Be careful that you not become cynical at this point and say, “Piper you are naïve. You think you can dispel this monster so easily. Just remind us that the world is anxious. That will help?”
“If you are anxious, you are like the world.”
To which I say: These are not my words. These are the words of the Son of God. These are his prescriptions, not mine. Be careful lest you speak ill of Christ. He is not naïve. He knows the monster of anxiety better than you do. And he knows best how to fight it. And it is a fight. That is why he is multiplying weapons for you. Sometimes one will work and sometimes another. Don’t blow these off. Put them in your armory. The very one you mock might someday save your life. Don’t be anxious about things. The Gentiles do that.
6. Your Heavenly Father Knows What You Need
Verse 32b: “And your heavenly Father knows that you need them all.”
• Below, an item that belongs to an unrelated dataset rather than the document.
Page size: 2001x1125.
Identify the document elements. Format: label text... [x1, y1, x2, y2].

The argument is: Don’t be anxious because you have Father; he is “heavenly” not earthly; and he knows exactly what you need. “Father” means he loves you and you are on his heart as a child. “Heavenly” means he is sovereign over all the earth and nothing can stop him from doing good to you. “He knows that you need them” means that he is never at a loss to know what is good for you and he has all the wisdom it takes to meet your need. So rest in this: Your heavenly Father knows what you need.
7. God Will Supply Everything You Need to Do His Will and His Righteousness
Verse 33: “But seek first the kingdom of God and his righteousness, and all these things will be added to you.”
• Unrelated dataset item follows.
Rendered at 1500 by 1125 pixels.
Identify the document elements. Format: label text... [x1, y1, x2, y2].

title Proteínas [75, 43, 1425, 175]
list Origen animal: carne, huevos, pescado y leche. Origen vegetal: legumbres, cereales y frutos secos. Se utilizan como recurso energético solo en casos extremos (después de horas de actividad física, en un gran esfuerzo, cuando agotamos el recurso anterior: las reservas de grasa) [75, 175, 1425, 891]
The argument is God will supply everything you need to do his will and his righteousness. Yes he promises that some of us will be imprisoned and that some of us will be beaten and some of us will be killed. Paul says in Romans 8 that famine and nakedness will come for some, but will not separate us from the love of Christ. In all these things we will be more than conquerors through him who loved us. We will have all the clothing and food and drink that we need to do the will of God, including his time when his will is for us to die.
There is no guaranteed physical comfort in this world, no guaranteed life on earth. But no trial will befall you for which he will not give you all you need to endure to the end and be saved.
8. God Does Not Overload Any Day with Trouble
Verse 34: “Therefore do not be anxious about tomorrow, for tomorrow will be anxious for itself. Sufficient for the day is its own trouble.”
The argument is that God does not overload any day with trouble. Each day has its appointed amount. So don’t reach into tomorrow and bring its troubles into today. The comforting point is unsaid, but obvious: “The steadfast love of the Lord never ceases; his mercies never come to an end; they are new every morning; great is your faithfulness” (Lamentations 3:22–23). Each day has its own appointed troubles, and there are new mercies appointed for us every day so that you can bear the troubles. Trust him they will be there.
Freed from Anxiety to Be a Generous Giver
These eight arguments are a gift to you from the Lord Jesus to free you from anxiety and to make you a generous giver. If you will receive him as Savior and Lord and Treasure of your life, you will have his promises with him.
Receive them. Believe them. Make them the means by which you fight the good fight of faith every day. We are walking into grave days. One group of people more than all others should be free from anxiety: the people of Christ.